The Battle against Right wing bigotry

THE PRIVATE referendum currently taking place in Scotland on Clause 28 may turn out to be the last throw of the ill-fated ‘Keep The Clause’ campaign led by Brian Souter, the anti-gay and right-wing Christian boss of Stagecoach.

Lionel Wright

So far the bus tycoon has spent £2 million of his £300 million fortune on his bid to keep Thatcher’s anti-gay clause, known as Section 2a in Scotland, on the statute-books. This includes retaining the Media House PR firm of ex-Sun executive Jack Irvine at £10,000 per week.

Souter’s poll was never intended as an objective inquiry into the views of Scots. It has been mounted on the back of a vicious homophobic campaign, with Scotland saturated by poster hoardings filled with disinformation about children in post-repeal classrooms being taught ‘gay sex lessons’. Youth workers in Scotland have reported an increase in the already high level of anti-gay assaults in the wake of Souter’s campaign.

Whatever its supposed ‘result,’ the Keep The Clause private ballot is an ominous precedent not just for campaigners for lesbian, gay and bisexual rights, but also for trade unionists, anti-racists, environmentalists, civil rights campaigners and others.

Gay rights campaigners on both sides of the border have correctly launched a counter-offensive against Souter and the religious right, with lobbies, torchlight vigils and other actions.
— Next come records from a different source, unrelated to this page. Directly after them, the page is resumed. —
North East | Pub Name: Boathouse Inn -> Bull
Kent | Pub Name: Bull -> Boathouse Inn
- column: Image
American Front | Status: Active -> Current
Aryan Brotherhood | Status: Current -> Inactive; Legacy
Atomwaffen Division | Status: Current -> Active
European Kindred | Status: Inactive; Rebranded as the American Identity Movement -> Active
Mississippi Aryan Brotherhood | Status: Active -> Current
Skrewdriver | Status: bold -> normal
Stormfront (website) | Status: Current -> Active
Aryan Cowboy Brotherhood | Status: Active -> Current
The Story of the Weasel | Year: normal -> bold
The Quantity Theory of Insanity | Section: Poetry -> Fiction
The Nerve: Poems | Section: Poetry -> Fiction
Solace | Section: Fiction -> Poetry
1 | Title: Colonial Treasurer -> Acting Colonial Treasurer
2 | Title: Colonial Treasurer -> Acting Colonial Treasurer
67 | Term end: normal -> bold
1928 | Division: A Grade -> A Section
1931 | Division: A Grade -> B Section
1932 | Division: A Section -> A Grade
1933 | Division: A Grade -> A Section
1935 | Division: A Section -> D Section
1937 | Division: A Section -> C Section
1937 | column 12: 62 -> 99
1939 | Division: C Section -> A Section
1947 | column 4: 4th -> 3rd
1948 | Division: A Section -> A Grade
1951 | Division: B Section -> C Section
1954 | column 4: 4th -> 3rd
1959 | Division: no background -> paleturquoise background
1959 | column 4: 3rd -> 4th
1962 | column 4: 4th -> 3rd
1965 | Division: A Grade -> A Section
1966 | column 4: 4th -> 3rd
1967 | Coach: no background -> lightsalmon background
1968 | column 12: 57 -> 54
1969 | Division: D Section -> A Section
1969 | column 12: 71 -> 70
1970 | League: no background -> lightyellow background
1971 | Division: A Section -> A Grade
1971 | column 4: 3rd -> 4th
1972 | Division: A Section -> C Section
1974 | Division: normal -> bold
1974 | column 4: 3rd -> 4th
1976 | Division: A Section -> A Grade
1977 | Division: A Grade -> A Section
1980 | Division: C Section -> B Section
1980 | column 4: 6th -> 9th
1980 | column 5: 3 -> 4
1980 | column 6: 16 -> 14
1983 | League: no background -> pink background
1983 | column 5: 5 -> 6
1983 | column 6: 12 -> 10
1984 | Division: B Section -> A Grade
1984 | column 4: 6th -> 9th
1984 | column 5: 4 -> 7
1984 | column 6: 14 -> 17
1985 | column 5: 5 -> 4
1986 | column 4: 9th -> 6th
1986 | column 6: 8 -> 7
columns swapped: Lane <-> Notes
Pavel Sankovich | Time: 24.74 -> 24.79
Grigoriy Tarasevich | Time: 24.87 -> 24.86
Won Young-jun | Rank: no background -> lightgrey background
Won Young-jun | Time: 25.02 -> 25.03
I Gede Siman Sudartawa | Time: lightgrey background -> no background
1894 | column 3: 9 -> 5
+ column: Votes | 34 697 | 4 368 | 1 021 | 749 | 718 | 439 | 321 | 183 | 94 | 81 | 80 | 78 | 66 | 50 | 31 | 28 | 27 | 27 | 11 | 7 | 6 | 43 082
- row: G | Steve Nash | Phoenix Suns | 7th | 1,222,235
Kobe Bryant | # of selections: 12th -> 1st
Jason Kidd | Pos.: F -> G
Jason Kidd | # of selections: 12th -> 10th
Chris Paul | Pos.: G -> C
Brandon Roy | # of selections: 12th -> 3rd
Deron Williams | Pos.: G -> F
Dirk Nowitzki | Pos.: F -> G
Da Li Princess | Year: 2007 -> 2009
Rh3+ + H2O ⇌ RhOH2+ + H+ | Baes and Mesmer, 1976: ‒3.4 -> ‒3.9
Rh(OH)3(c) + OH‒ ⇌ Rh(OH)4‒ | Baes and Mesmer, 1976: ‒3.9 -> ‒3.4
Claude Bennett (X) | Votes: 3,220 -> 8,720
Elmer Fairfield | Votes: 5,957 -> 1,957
An organised boycott of the referendum has been supported by Scottish Socialist Party’s MSP Tommy Sheridan, whose public burning of his ballot paper has been followed by others. It is thought that a majority of the 500,000 Freepost envelopes returned to Keep The Clause so far are empty.

While the key battle for repeal has yet to be won, it is important that the shambles of Souter’s referendum doesn’t distract us from the fact that assorted reactionaries the length of Britain have already succeeded in breaching the defences of the campaign for repeal of Section 28/2a.

In January Conservative leader William Hague fumbled around with the policy of repealing Section 28 ‘except’ for teachers who ‘demanded pupils become gay’.

Labour’s Hilary Armstrong told the Tories: “Trying to water down bad law is a complete nonsense and they clearly don’t think their amendment is going

anywhere”. The Liberal-Democrats’ Lord Tope added: “Let’s have no truck with weasel amendments…”. A few weeks later “weasel amendments” were precisely what both parties were promoting.

Then David Blunkett, the Cabinet member with the most high-profile anti-gay attitude, prepared ‘safeguards’ to the government’s Local Government Bill designed to placate the tabloid press and anti-gay peers. Blunkett met religious leaders, who had already prepared post-Section 28 ‘guidelines’ which didn’t even contain the word ‘homosexual’.

The final 10,000-word document stresses the “significance of marriage and stable family relationships as key building blocks of community and society”. Given that gay people cannot marry, this approach entrenches discrimination. Also, enhancing the status of marriage stigmatises large swathes of the population generally.

The guidelines also imply that both individual parents and religious interests can exert a veto over the sex education policies of local schools.

While the offensive “promotion of homosexuality” formula of Thatcher is gone, the new position is arguably worse, because Section 28 has not applied to schools for many years, but the new guidelines will have legal force within education.

In Scotland the Lib-Dem/Labour executive has adopted a parallel “comfort clause”. This omits any reference to marriage, and confines itself to pushing “stable family relationships”. The intention is that everyone can read into the policy what they want.

However, a Working Group with prominent religious representation is preparing lengthy policy guidelines, and the Scottish National Party is calling for further “safeguards” to be incorporated before the Scottish Parliament votes on repeal later in the summer.

The lessons of the Section 2a/28 campaign are that the capitalist parties cannot be relied on to repeal anti-gay legislation. Gay rights activists and socialists must fight for full repeal in Scotland, Wales and England, and for the scrapping of the current discriminatory guidelines.